Share this album with anyone by sending them this public link:
http://www.facebook.com/album.php?aid=230904&id=640866498&l=d05d1a9c26


----------



## JaxRacingLofts (Apr 11, 2010)

chezd3 said:


> Share this album with anyone by sending them this public link:
> http://www.facebook.com/album.php?aid=230904&id=640866498&l=d05d1a9c26


I could'nt just look and not say Good job! I saw how deep you made the floor and although I'm not a fan of the deep litter system I think it will work with the pea gravel built up as high as you have it.
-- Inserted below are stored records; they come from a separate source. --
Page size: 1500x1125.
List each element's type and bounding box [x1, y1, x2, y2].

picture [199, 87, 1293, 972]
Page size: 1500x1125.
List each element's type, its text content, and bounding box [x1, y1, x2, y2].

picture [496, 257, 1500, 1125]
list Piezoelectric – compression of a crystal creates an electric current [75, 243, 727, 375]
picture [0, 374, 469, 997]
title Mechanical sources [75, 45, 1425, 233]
Very nice!


----------



## chezd3 (Oct 8, 2008)

thanks jAxTech! The peas gravel is 10 inches deep I am loving it, too bad its getting dark now, I did put some solar dingle lights around it as well, for me 

I am very Happy today! YAYY We pulled 3 baby Kings from the Aniaml Control Center today, they are loving the new space more than anyone!


----------



## Ede-bird (Jul 7, 2010)

Aaaaaaaawwwwwwwssssssoooommmmeeeee!!!


----------



## The_Dirteeone (Apr 18, 2010)

Congrats,just beware it probably wont be your last one LOL.


----------



## chezd3 (Oct 8, 2008)

*`*

Well it will be my last one for a long time! I hope to live in my house a long time anyway


----------



## Jay3 (May 4, 2008)

Great job! They seem to be enjoying it. You should be happy!


----------



## chezd3 (Oct 8, 2008)

I sure need a good rain storm to dance in this week! Thanks! I am really loving to be able to go in and sit with them. I have a house Pij called Mandee I can bring with me and let her get some fresh air and flap around, although she usually ends up on my shoulder so I don't leave her in there! I have a plastic chair in the corner by the door and so far they have not pooped on it, it's a miracle!

I do love it! It's almost to good to be true!


----------



## ValencianFigs (Jul 10, 2010)

That is a nice aviary, I am not sure if it rains a lot in your area but do they have protection if there is a bad storm??


----------



## chezd3 (Oct 8, 2008)

Yes it is well protected from Rain. It has a west wall , back wall and solid roof. The storms come in off the Pacific ocean and it the west wall. I wanted to leave part of the roof open, but I was afraid of the big storms we get out here in CA.

Thank you!!!


----------



## mr squeaks (Apr 14, 2005)

CONGRATULATIONS on a job WELL and BEAUTIFULLY done!!

I see such happy happy pijies!!

Sending Love, Hugs and Scritches

Shi and the gang


----------



## Pigeon lower (Oct 23, 2007)

Very nicE!


----------



## chezd3 (Oct 8, 2008)

I have to say I am really loving my Aviary!!! I have to take some pictures now. I have 8 full time Pij outside and 1 inside who goes out during the day for light and fresh air. It's really a great setting!


----------



## sreeshs (Aug 16, 2009)

Thats is a wonderful work  Congrats


----------



## Jay3 (May 4, 2008)

It turned out great. I'm glad you're enjoying it.


----------